X-ray, foot
Facility: F W Huston Medical Center
Billing Code: 73630 (CPT)
- CPT Billing Code: 73630
- Insurance Median: $280
- Cash Discount Price: $291
- vs. Medicare Baseline: 3.15x Medicare
Average discount available for prompt cash payment at this facility.
Median negotiated contract rate across all mapped commercial carriers.
Standard federal government reimbursement rate for this code.
Visual Cost Comparison vs. Medicare
Understanding this gauge: We use the federal Medicare rate of $88.91 as the cost baseline. Rates below the baseline represent excellent value. In-network commercial rates commonly hover around 150% - 250% of Medicare, while rates exceeding 300% are elevated. Hover over the green and blue markers to view detailed calculations.
Elevated Commercial Rate Alert (Value-Gap)
The negotiated rate at this facility is 315% of the Medicare baseline (a markup of 215%). Patients with high-deductible plans or out-of-network benefits may face excessive out-of-pocket costs.
Out-of-Pocket Cost Estimator
Estimate whether it is more economical to use your insurance or pay the upfront self-pay cash rate.
Commercial Insurance Negotiated Rates
Negotiated contract ranges established by major commercial carriers at this facility.
| Carrier / Plan Group | Contract Rate Range | vs. Medicare Reference |
|---|---|---|
| Blue Cross Blue Shield | $135 | 152% |
| Aetna | $273 | 307% |
| Humana | $288 | 324% |
| Cigna | $309 | 348% |
Consumer Guidance & Cost Commentary
For this X-ray of the foot at F W Huston Medical Center in Winchester, KS, the facility's cash price of $291 is lower than the gross charge of $364, offering a potential savings for patients with high-deductible plans who may not need insurance coverage. While the facility is a Critical Access Hospital with a voluntary non-profit ownership structure, the negotiated rates paid by major payers like Blue Cross Blue Shield ($135), Aetna ($273), and Humana ($288) are significantly higher than the cash price. This price difference highlights how administrative costs and insurance claim processing can inflate the final bill for insured patients, making it worth checking with the hospital for "self-pay" or "prompt-pay" discounts before scheduling to ensure you are not paying the full negotiated rate.

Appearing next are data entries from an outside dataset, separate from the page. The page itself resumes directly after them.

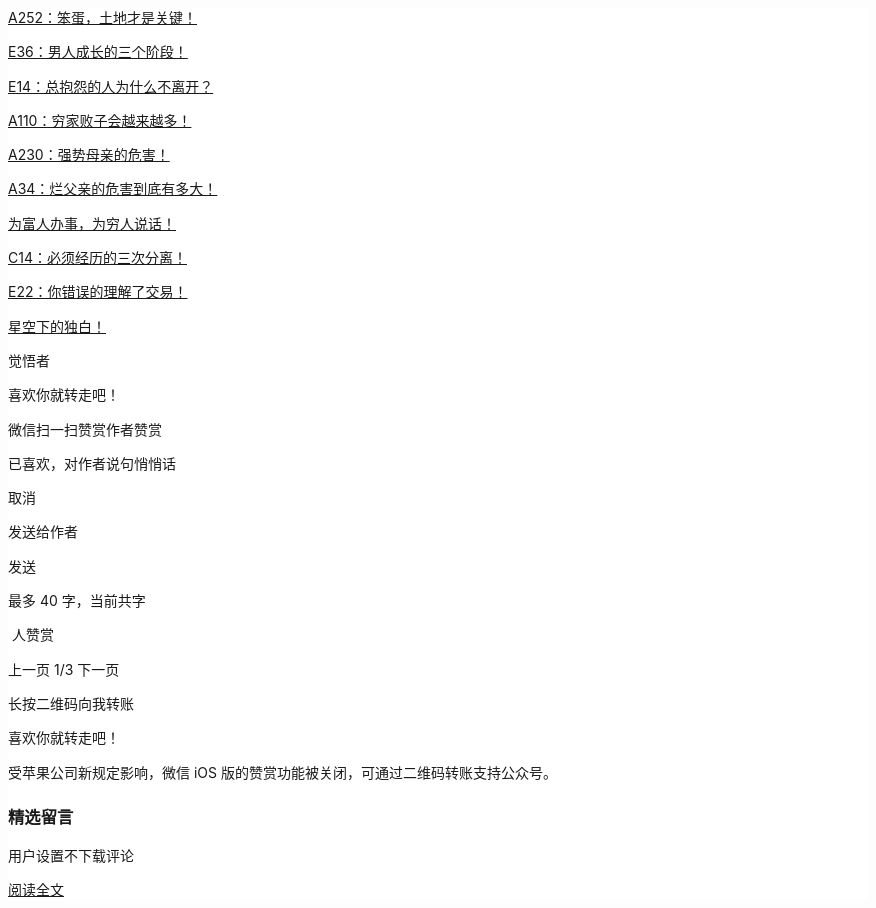 [A252：笨蛋，土地才是关键！](http://mp.weixin.qq.com/s?__biz=MzIzMDYwOTM0Mg==&mid=2247484626&idx=1&sn=4e43f2ef656aef28fba94ae72d295fb9&chksm=e8b19c03dfc615154ee4587f8facc3446de42f7189175385d3ee3d35c04264487aca3a9f6585&scene=21#wechat_redirect) 

[E36：男人成长的三个阶段！](http://mp.weixin.qq.com/s?__biz=MzIzMDYwOTM0Mg==&mid=2247484322&idx=1&sn=c300d9466951d36645128c5167ca5934&chksm=e8b19b73dfc61265dde1bb437a9945db0c1d9c7fe1cbffe1feec995c9dde8a6eb99272dc86a9&scene=21#wechat_redirect) 

[E14：总抱怨的人为什么不离开？](http://mp.weixin.qq.com/s?__biz=MzIzMDYwOTM0Mg==&mid=2247484341&idx=1&sn=c266eb0136273f0b1219e0fd659daafc&chksm=e8b19b64dfc61272f157e1e17a76b2e83c6fd62a1beb78d60ea73a65463109b428cd9dd6ce7a&scene=21#wechat_redirect) 

[A110：穷家败子会越来越多！](http://mp.weixin.qq.com/s?__biz=MzAxNDk1NjI2Mw==&mid=2247484897&idx=1&sn=84e1c8a85eb385c04f400095d47d55eb&chksm=9b8a2669acfdaf7f7a431a12c057023ae123aaa855b0f9d48a98c21eae27788632beb60765c9&scene=21#wechat_redirect) 

[A230：强势母亲的危害！](http://mp.weixin.qq.com/s?__biz=MzAxNDk1NjI2Mw==&mid=2247485580&idx=1&sn=2cc3edbadc35fe694b34e553e609e93f&chksm=9b8a2b04acfda21277dcce494459ecb73b606a954a7e020e03498408591b33bead008575f0f7&scene=21#wechat_redirect) 

[A34：烂父亲的危害到底有多大！](http://mp.weixin.qq.com/s?__biz=MzIzMDYwOTM0Mg==&mid=2247483986&idx=1&sn=984fbf5e696f7a3f34f25dcf93037cea&chksm=e8b19a83dfc61395d629a54503920505c42a73a62b9e72308ed4ea0d66c509ca66a1a3138ea5&scene=21#wechat_redirect) 

[为富人办事，为穷人说话！](http://mp.weixin.qq.com/s?__biz=MzIzMDYwOTM0Mg==&mid=2247484462&idx=1&sn=195ebab17907fba73c69ae7a11bc40ad&chksm=e8b19cffdfc615e9b2f88327d492813afa3656859f4d67a6d831ac1cf684a54b760a8b8edcd6&scene=21#wechat_redirect) 

[C14：必须经历的三次分离！](http://mp.weixin.qq.com/s?__biz=MzIzMDYwOTM0Mg==&mid=2247484570&idx=1&sn=8b703e78588f205a2d30ed92965ca02b&chksm=e8b19c4bdfc6155d0c23c600f072529d99023d0ea49f5e7364a1112f6ac9ff3285c0e7ef7ccb&scene=21#wechat_redirect) 

[E22：你错误的理解了交易！](http://mp.weixin.qq.com/s?__biz=MzIzMDYwOTM0Mg==&mid=2247484534&idx=1&sn=4da3b80744c11ff93a064a7a2d4b7c06&chksm=e8b19ca7dfc615b18eaa929a98f58a9ff6f4b63436cfa078a3157f29d854f17c571baf2de47d&scene=21#wechat_redirect) 

[星空下的独白！](http://mp.weixin.qq.com/s?__biz=MzAxNDk1NjI2Mw==&mid=2247484550&idx=1&sn=fa82f3305cc05c03bebea3852dd822b6&chksm=9b8a270eacfdae181964706c9ba3ccde2a315f3f6e21011f6296b060e0e14384ad0485da97f9&scene=21#wechat_redirect) 

觉悟者 

喜欢你就转走吧！ 

微信扫一扫赞赏作者赞赏 

已喜欢，对作者说句悄悄话 

取消 

发送给作者 

发送 

最多 40 字，当前共字 

 人赞赏 

上一页 1/3 下一页 

长按二维码向我转账 

喜欢你就转走吧！ 

受苹果公司新规定影响，微信 iOS 版的赞赏功能被关闭，可通过二维码转账支持公众号。 

### 精选留言 

用户设置不下载评论 

[阅读全文](https://t.zsxq.com/BiA6qfe)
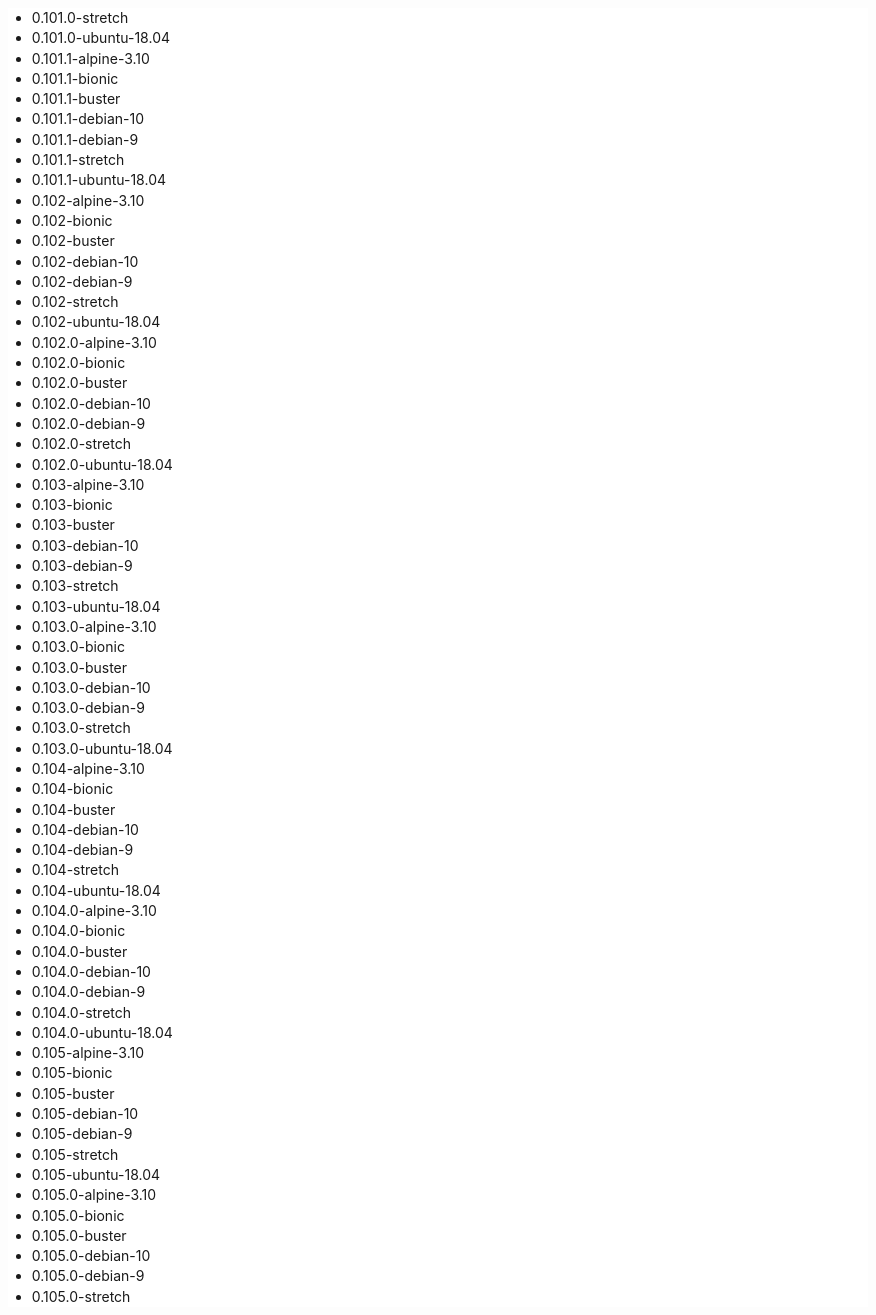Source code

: - 0.101.0-stretch
- 0.101.0-ubuntu-18.04
- 0.101.1-alpine-3.10
- 0.101.1-bionic
- 0.101.1-buster
- 0.101.1-debian-10
- 0.101.1-debian-9
- 0.101.1-stretch
- 0.101.1-ubuntu-18.04
- 0.102-alpine-3.10
- 0.102-bionic
- 0.102-buster
- 0.102-debian-10
- 0.102-debian-9
- 0.102-stretch
- 0.102-ubuntu-18.04
- 0.102.0-alpine-3.10
- 0.102.0-bionic
- 0.102.0-buster
- 0.102.0-debian-10
- 0.102.0-debian-9
- 0.102.0-stretch
- 0.102.0-ubuntu-18.04
- 0.103-alpine-3.10
- 0.103-bionic
- 0.103-buster
- 0.103-debian-10
- 0.103-debian-9
- 0.103-stretch
- 0.103-ubuntu-18.04
- 0.103.0-alpine-3.10
- 0.103.0-bionic
- 0.103.0-buster
- 0.103.0-debian-10
- 0.103.0-debian-9
- 0.103.0-stretch
- 0.103.0-ubuntu-18.04
- 0.104-alpine-3.10
- 0.104-bionic
- 0.104-buster
- 0.104-debian-10
- 0.104-debian-9
- 0.104-stretch
- 0.104-ubuntu-18.04
- 0.104.0-alpine-3.10
- 0.104.0-bionic
- 0.104.0-buster
- 0.104.0-debian-10
- 0.104.0-debian-9
- 0.104.0-stretch
- 0.104.0-ubuntu-18.04
- 0.105-alpine-3.10
- 0.105-bionic
- 0.105-buster
- 0.105-debian-10
- 0.105-debian-9
- 0.105-stretch
- 0.105-ubuntu-18.04
- 0.105.0-alpine-3.10
- 0.105.0-bionic
- 0.105.0-buster
- 0.105.0-debian-10
- 0.105.0-debian-9
- 0.105.0-stretch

The Medicare benchmark for this service is $88.91, which serves as a critical baseline for evaluating the facility's pricing markup. Although the data does not provide specific county or state average comparisons for this code, the facility's gross charge of $364 represents a substantial increase over the Medicare rate, illustrating the common practice of charging higher list prices to commercial insurers. Patients should be aware that balance billing is generally prohibited for emergency care and non-emergency services at in-network facilities under the No Surprises Act, meaning you should not pay surprise bills immediately without disputing them with your insurer. Additionally, if you receive a summary bill, you should request a full itemized audit to identify any unbundled codes or services not rendered, as over 80% of hospital bills contain errors that can be corrected through a formal written dispute.